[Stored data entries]
****************************************
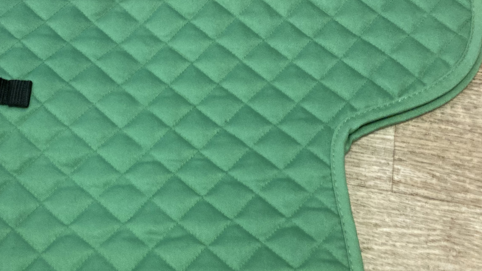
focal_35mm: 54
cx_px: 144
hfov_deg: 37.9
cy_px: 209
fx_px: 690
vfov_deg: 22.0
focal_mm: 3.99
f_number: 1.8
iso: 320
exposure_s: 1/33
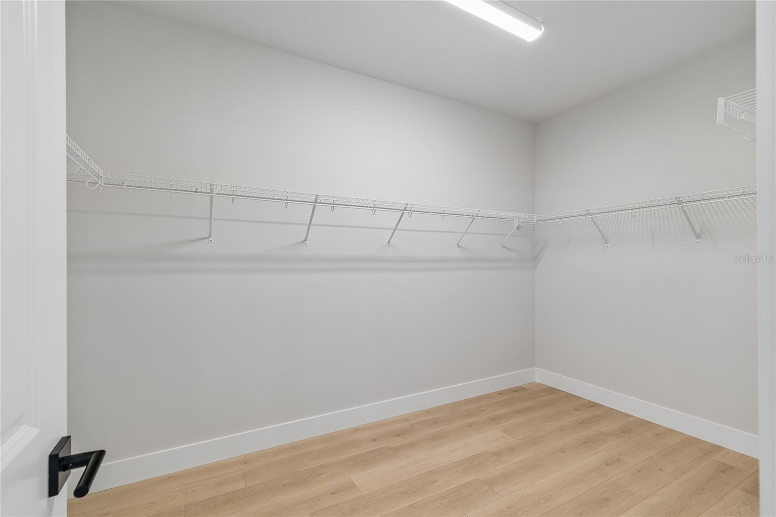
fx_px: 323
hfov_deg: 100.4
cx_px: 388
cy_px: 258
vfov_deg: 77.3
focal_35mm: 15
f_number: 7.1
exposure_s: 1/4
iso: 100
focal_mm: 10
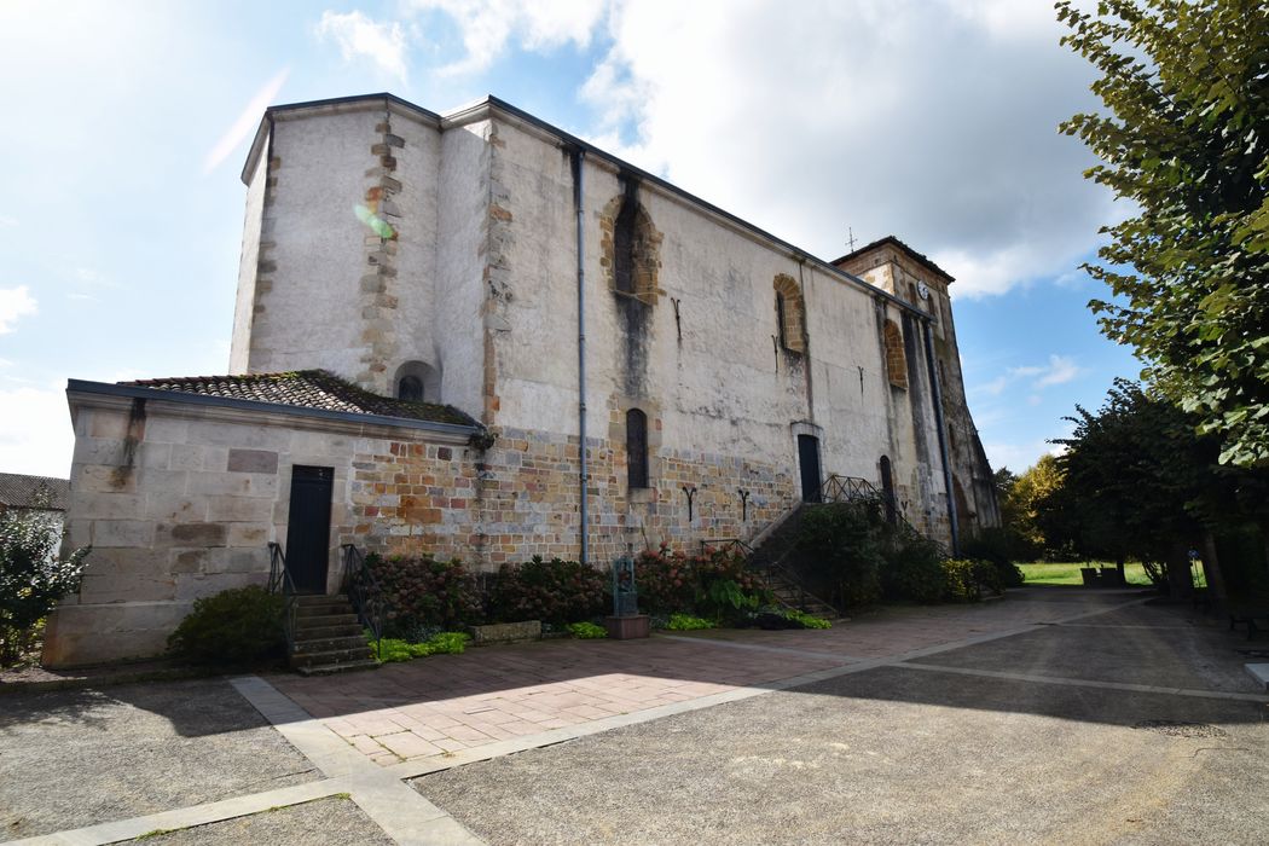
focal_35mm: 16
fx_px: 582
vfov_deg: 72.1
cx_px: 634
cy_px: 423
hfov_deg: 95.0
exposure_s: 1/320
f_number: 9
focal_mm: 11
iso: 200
****************************************
WORK ORDER —
An exact retyping of each record, with no pictures, is the answer required.

ANSWER SPACE —
focal_35mm: 54
cx_px: 144
hfov_deg: 37.9
cy_px: 209
fx_px: 690
vfov_deg: 22.0
focal_mm: 3.99
f_number: 1.8
iso: 320
exposure_s: 1/33
fx_px: 323
hfov_deg: 100.4
cx_px: 388
cy_px: 258
vfov_deg: 77.3
focal_35mm: 15
f_number: 7.1
exposure_s: 1/4
iso: 100
focal_mm: 10
focal_35mm: 16
fx_px: 582
vfov_deg: 72.1
cx_px: 634
cy_px: 423
hfov_deg: 95.0
exposure_s: 1/320
f_number: 9
focal_mm: 11
iso: 200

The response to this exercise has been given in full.